→ EXERCISES:
**1.** Condense the paragraph beginning "The artist Heorhii Yakutovych" in the article on the Soviet graphics exhibit into a bulleted list of its main facts.
**2.** Pick up the article on the Soviet graphics exhibit after its final sentence and continue writing it.

→ SELECTED EXCERPT:
..............................
Where there is no law, but every man does what is right in his own eyes, there is the least of real liberty
Henry M. Robert

A new dimension of Soviet graphics

Dnipropetrovsk’s gallery “Artsvit” hosts an unusual exhibit: the exposition changes daily at 3 p.m.
21 December, 2015 - 17:36
“COLLECTION: THE FIRST STEP” – A UNIQUE FORM AND CONTENT

The gallery is displaying its own collection of the 1950s-1980s graphics – about 200 works by Soviet-era Ukrainian artists. The project “Collection: The First Step” is particular in that the exhibited items change daily at 3 p.m. Therefore, even visiting the gallery more than once, the spectator will be able to find new meanings.

“The project’s idea is that the collection is a living organism. That’s why the exhibited pictures always circulate,” says Mykyta SHALENNY, a well-known artist, the project curator. “We popularly tell the spectator about what graphics is. To this end, every picture is furnished with a sign that helps one ‘read’ it. There are also six audio guides in the hall. The visitor can put on earphones and hear about the artist’s personality and technique, the pictures’ symbols, and thus reconsider and reopen this graphics. For, although these artists worked under the burden of totalitarian censorship, they sought ways to evade the latter.

For example, in “Haymaking,” a series of pictures by the Kyiv-based artist Nadia Lopukhova, we can see women who work in the field and rest after a hard workday. But even these figures of female toilers cannot disguise a desire to show femininity and hidden sexuality. Female images are the leitmotif of Lopukhova’s oeuvre. Her heroines are women who saw the horrors of occupation during World War Two. There are also among them the Ukrainian heroines glorified by Taras Shevchenko, Lesia Ukrainka, and in folk songs, each of them having particular magic and presence of mind.

The artist Heorhii Yakutovych also enthused about Ukrainian history and ethnography. He interpreted Ukrainian folk ballads in his works, and his graphics show a strong influence of Hutsul motifs. Incidentally, he was the production designer in such epoch-making Ukrainian films as Shadows of Forgotten Ancestors and Zakhar Berkut. The exhibit displays his sketches and illustrations to literary works.
..............................
→ SUPPLIED ENTRIES:
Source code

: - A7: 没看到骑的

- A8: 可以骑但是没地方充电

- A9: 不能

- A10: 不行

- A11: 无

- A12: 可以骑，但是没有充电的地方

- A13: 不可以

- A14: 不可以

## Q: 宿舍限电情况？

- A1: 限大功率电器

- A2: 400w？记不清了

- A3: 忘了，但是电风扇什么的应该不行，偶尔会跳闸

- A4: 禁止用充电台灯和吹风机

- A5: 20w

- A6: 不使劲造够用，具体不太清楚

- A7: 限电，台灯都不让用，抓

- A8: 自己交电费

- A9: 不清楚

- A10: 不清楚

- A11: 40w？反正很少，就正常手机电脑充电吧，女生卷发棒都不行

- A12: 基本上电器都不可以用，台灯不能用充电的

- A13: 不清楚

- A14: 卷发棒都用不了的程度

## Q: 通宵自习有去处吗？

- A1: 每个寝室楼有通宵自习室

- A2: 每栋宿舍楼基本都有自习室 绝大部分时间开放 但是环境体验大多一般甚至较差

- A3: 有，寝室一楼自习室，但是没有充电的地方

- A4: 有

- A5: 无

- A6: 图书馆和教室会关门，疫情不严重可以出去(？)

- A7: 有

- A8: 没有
..............................
→ ANSWERS BY TASK:
**1.**
- Heorhii Yakutovych was drawn to Ukrainian history and ethnography.
- He interpreted Ukrainian folk ballads, and his graphics show a strong Hutsul influence.
- He was production designer on the films Shadows of Forgotten Ancestors and Zakhar Berkut.
- The exhibit shows his sketches and his illustrations to literary works.

**2.**
The heroes of pictures by the Kyiv-based artist Mykola Popov are ordinary people who shoulder the burden of the entire country’s troubles. Inspired by the works of Taras Shevchenko and philosopher Hryhorii Skovoroda, he pictured monumental figures mostly by means of lithography. Like many artists of his time, Popov described the horrors of the occupation and the postwar reconstruction of this country. It will also be right to call him a traveling artist. With pencil in hand, he toured all the former USSR countries, Europe, the Middle East, and the US. Sketches served as diaries of his travels.

You can see the industrial dawn of Ukraine in the pictures of Kharkiv artist Vasyl Myronenko. His industrial landscapes show factories of the Dnieper, Azov, and Donbas regions in the 1950s-1960s. The graphics are full of energy, strength, and special solemnity. His follower, our fellow countryman, Mykola Rodzin was also called “chronicler of the industrial Dnieper region,” for he used to sing praises of rapid-pace reconstruction and achievements in postwar Dnipropetrovsk.

“What unites all these artists is the period in which they worked and high professionalism,” says the curator of the project “Collection: The First Step.” “What is more, they applied diverse techniques and represented various regions of Ukraine.”

The project authors also want to let visitors know the culture of collecting. For collection is the cradle of a cultural space, a departure point for the establishment of galleries and museums. “Artsvit,” Dnipropetrovsk’s largest art center, also began with a collection of graphics. Art critics, culture experts, and collectors speak at the gallery about their vision of collecting. The project authors have recorded interviews with them. These videos are shown at the exhibit. You can see the collection and make your comments on it until February 9 in the “Artsvit” gallery at the address: 4a, Sichovykh Striltsiv (former Artema) St., Dnipropetrovsk. The gallery is open from Tuesday to Saturday between 11 a.m. and 7 p.m. Admission is free.